With the caveat that I haven't seen the opinion (and probably could not read it, since it is in Spanish), I want to pass on the news that two LGBT outlets have reported that the highest court of the nationa of Colombia, the Constitutional Court, issued a ruling on January 28 in a pending case brought by Colombia Diversa (a gay civil rights advocacy group), The Centre for Law, Justice and Society, and the University of the Andes's Group for Public Interest Law, finding that the equal rights mandate in Colombia's constitution requires that same-sex couples be accorded the same rights that are now accorded to different-sex couples in common law marriages.  From the press reports, it seems that Colombia has extended a wide array of rights typical of marriage to different-sex couples who are cohabiting in a marital-like relationship.  Now same-sex couples with such relationships will have similar rights and responsibilities.
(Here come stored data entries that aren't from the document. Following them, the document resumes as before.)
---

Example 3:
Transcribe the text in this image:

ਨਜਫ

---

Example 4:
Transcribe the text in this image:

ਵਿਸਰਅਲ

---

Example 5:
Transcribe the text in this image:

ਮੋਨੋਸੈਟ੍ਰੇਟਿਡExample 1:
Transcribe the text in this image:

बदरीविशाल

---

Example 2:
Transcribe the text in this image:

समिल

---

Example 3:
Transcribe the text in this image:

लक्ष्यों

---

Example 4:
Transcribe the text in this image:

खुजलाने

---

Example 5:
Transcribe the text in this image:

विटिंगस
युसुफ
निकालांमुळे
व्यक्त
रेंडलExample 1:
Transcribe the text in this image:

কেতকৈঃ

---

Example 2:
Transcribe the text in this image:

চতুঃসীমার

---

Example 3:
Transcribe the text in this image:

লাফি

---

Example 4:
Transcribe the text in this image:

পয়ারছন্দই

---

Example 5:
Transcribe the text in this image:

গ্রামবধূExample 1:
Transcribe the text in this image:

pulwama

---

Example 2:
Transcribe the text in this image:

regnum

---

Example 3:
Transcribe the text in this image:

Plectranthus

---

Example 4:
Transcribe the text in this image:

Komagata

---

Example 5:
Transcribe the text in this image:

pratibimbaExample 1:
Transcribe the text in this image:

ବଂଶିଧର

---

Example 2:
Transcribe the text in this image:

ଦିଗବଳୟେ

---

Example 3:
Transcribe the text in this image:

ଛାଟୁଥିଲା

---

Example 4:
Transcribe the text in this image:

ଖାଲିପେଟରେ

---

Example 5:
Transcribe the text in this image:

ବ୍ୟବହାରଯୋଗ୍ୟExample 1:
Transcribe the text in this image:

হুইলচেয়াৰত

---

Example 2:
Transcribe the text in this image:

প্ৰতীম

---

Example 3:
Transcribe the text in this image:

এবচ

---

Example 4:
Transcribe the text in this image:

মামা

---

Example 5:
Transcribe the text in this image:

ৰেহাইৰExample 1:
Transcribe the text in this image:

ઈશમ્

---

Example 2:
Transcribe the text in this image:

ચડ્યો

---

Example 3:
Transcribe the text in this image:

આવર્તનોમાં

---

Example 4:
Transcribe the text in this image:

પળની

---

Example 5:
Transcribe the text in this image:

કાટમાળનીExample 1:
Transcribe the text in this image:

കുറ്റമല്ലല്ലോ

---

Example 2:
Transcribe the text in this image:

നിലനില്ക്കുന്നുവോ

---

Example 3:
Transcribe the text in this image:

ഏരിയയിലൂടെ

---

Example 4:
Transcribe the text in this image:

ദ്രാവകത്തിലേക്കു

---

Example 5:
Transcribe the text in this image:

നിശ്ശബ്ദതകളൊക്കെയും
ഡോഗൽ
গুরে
This is only the latest in a series of rulings by the courts in Colombia mandating equal rights for gay people.  Ironically, however, according to the report published in Pink News from the UK, life is not necessarily easy for gay people in Colombia, despite these legal victories.  It is said that the police have frequently mistreated gay people, and that "serious human rights violations against LGBT people are commonplace," according to Tony Grew, the author of the article published this morning.
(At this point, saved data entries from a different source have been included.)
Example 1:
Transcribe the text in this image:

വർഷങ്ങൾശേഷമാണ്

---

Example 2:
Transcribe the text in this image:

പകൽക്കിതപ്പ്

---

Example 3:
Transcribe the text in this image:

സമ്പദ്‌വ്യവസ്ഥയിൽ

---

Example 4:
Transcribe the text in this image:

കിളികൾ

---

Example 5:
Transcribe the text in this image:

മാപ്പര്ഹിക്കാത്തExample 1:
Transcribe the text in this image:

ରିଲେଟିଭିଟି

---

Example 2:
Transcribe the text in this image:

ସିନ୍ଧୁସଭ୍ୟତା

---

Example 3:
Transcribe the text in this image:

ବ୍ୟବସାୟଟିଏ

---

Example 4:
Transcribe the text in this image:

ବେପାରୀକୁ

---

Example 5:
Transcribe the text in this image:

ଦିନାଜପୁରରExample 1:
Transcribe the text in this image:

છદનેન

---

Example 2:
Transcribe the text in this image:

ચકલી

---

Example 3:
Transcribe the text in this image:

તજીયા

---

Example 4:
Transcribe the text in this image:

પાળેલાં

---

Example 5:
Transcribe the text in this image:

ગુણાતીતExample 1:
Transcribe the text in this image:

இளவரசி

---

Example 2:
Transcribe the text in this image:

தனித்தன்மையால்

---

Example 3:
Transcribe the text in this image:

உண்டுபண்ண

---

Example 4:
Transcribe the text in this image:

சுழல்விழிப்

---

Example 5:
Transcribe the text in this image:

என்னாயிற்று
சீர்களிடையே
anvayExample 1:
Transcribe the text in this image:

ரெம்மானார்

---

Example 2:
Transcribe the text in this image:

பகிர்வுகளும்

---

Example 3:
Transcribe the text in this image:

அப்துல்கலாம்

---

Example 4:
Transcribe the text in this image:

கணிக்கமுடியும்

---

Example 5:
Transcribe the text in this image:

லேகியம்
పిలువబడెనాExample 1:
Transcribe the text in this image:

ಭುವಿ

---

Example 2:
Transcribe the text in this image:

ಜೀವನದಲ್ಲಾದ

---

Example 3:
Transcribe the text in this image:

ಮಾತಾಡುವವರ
So one asks from a U.S. perspective how immigration authorites would deal with a petition for asylum or withholding of removal by a gay person from Colombia in the present situation.  From reading many federal court rulings on appeals from denial of refugee status to gay people, it strikes me that evaluating a petition from a Colombian would pose significant problems.  On the one hand, there might be credible evidence of police mistreatment of gay people, which would be considered official persecution if it is adequately severe.  But, on the other hand, the legal establishment of the courts has staked out an anti-discrimination and equal rights position that is advanced to the stage of countries that are generally deemed gay-friendly.  So how would the court decide, in the absence of specific evidence showing that the individual petition has suffered persecution.  In cases where the individual has not personally experienced official persecution, courts have sometimes granted the right to remain in the U.S. based on evidence that there is systemic persecution in a particular country, usually at the hands of the police, such that an individual who is known to be gay is likely to be targeted.  But the results of the cases are mixed.

And, of course, as political and social conditions for gay people improve in any particular country, the use of asylum or withholding of removal as a device for allowing them to reside in the United States becomes questionable as a matter of U.S. policy.   So this new ruling poses interesting issues in terms of its possible influence outside of Colombia.